### The problem
A verbatim repeat of the lines below is required, with the pictures removed.

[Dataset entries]
+ + + +

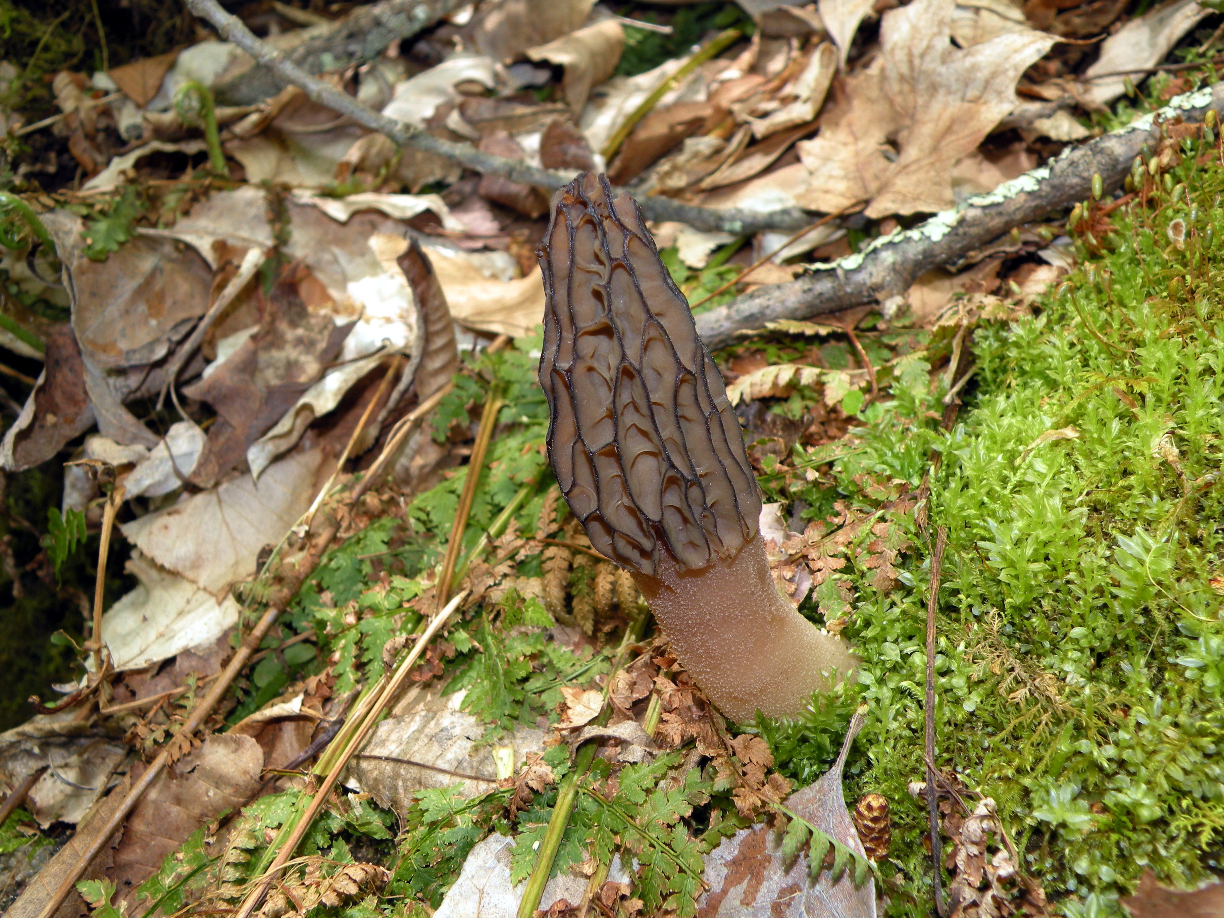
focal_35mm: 42
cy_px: 459
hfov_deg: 44.8
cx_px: 612
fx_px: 1485
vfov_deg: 34.3
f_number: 3.5
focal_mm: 7.4
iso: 64
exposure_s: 1/95.2
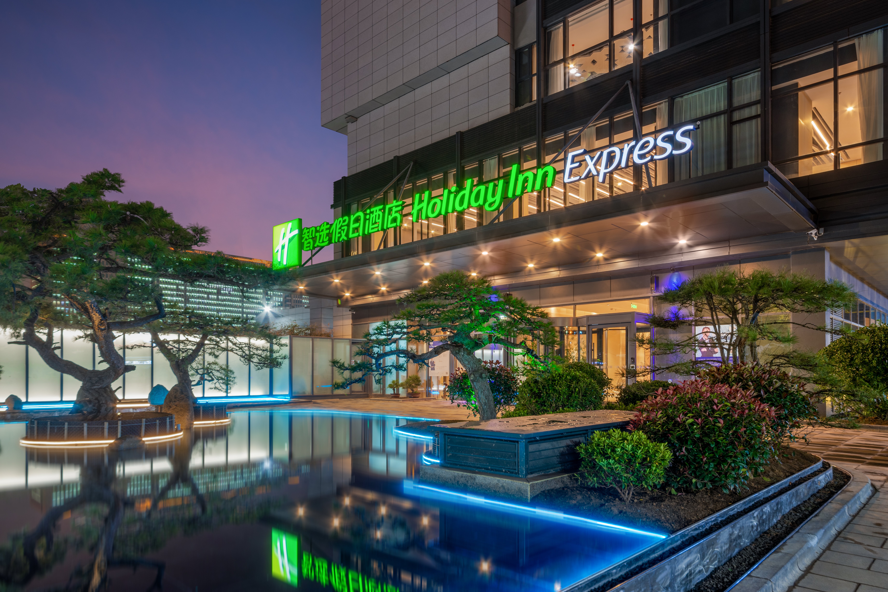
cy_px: 296
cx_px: 444
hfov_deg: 84.0
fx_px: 493
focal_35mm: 20
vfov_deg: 62.0
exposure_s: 2
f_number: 10
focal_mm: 20
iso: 100
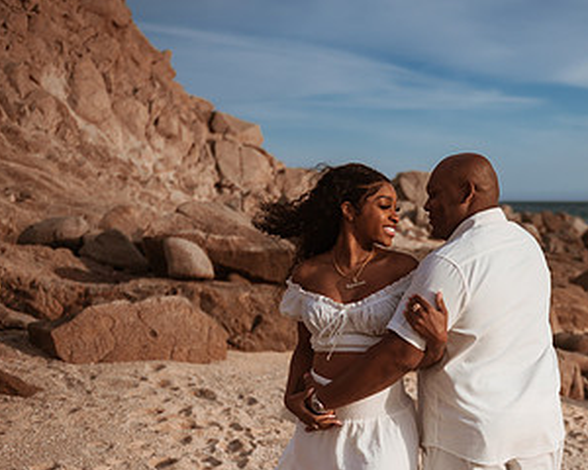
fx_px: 1114
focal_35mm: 64
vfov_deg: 23.6
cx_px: 541
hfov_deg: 28.3
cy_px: 362
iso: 64
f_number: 1.8
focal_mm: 35
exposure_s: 1/8000
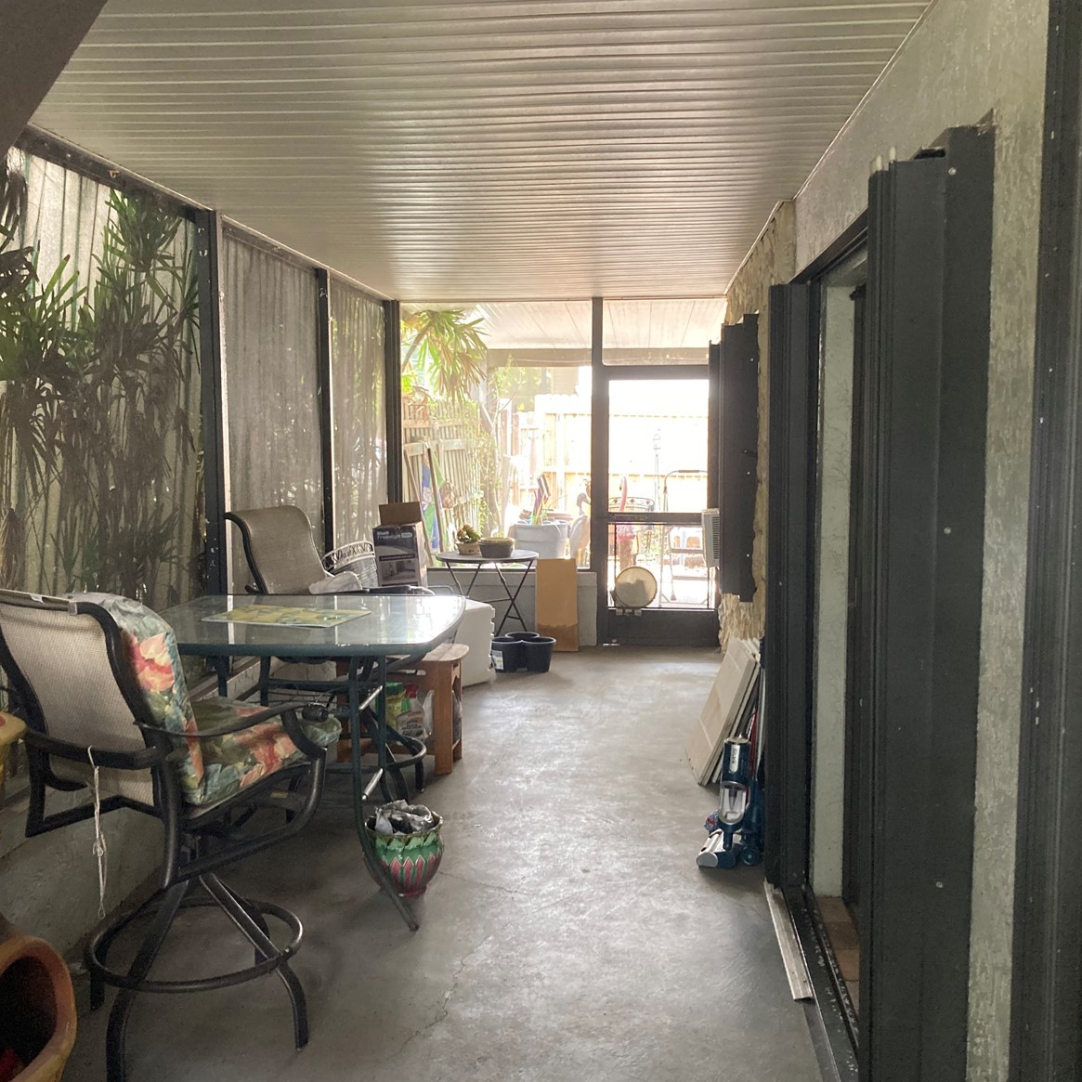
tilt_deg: -7.1
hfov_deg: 48.4
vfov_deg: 48.5
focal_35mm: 34
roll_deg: -1.0
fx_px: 1202
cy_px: 544
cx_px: 535
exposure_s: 1/40
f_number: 1.8
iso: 250
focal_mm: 3.99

+ + + +

### Solution
focal_35mm: 42
cy_px: 459
hfov_deg: 44.8
cx_px: 612
fx_px: 1485
vfov_deg: 34.3
f_number: 3.5
focal_mm: 7.4
iso: 64
exposure_s: 1/95.2
cy_px: 296
cx_px: 444
hfov_deg: 84.0
fx_px: 493
focal_35mm: 20
vfov_deg: 62.0
exposure_s: 2
f_number: 10
focal_mm: 20
iso: 100
fx_px: 1114
focal_35mm: 64
vfov_deg: 23.6
cx_px: 541
hfov_deg: 28.3
cy_px: 362
iso: 64
f_number: 1.8
focal_mm: 35
exposure_s: 1/8000
tilt_deg: -7.1
hfov_deg: 48.4
vfov_deg: 48.5
focal_35mm: 34
roll_deg: -1.0
fx_px: 1202
cy_px: 544
cx_px: 535
exposure_s: 1/40
f_number: 1.8
iso: 250
focal_mm: 3.99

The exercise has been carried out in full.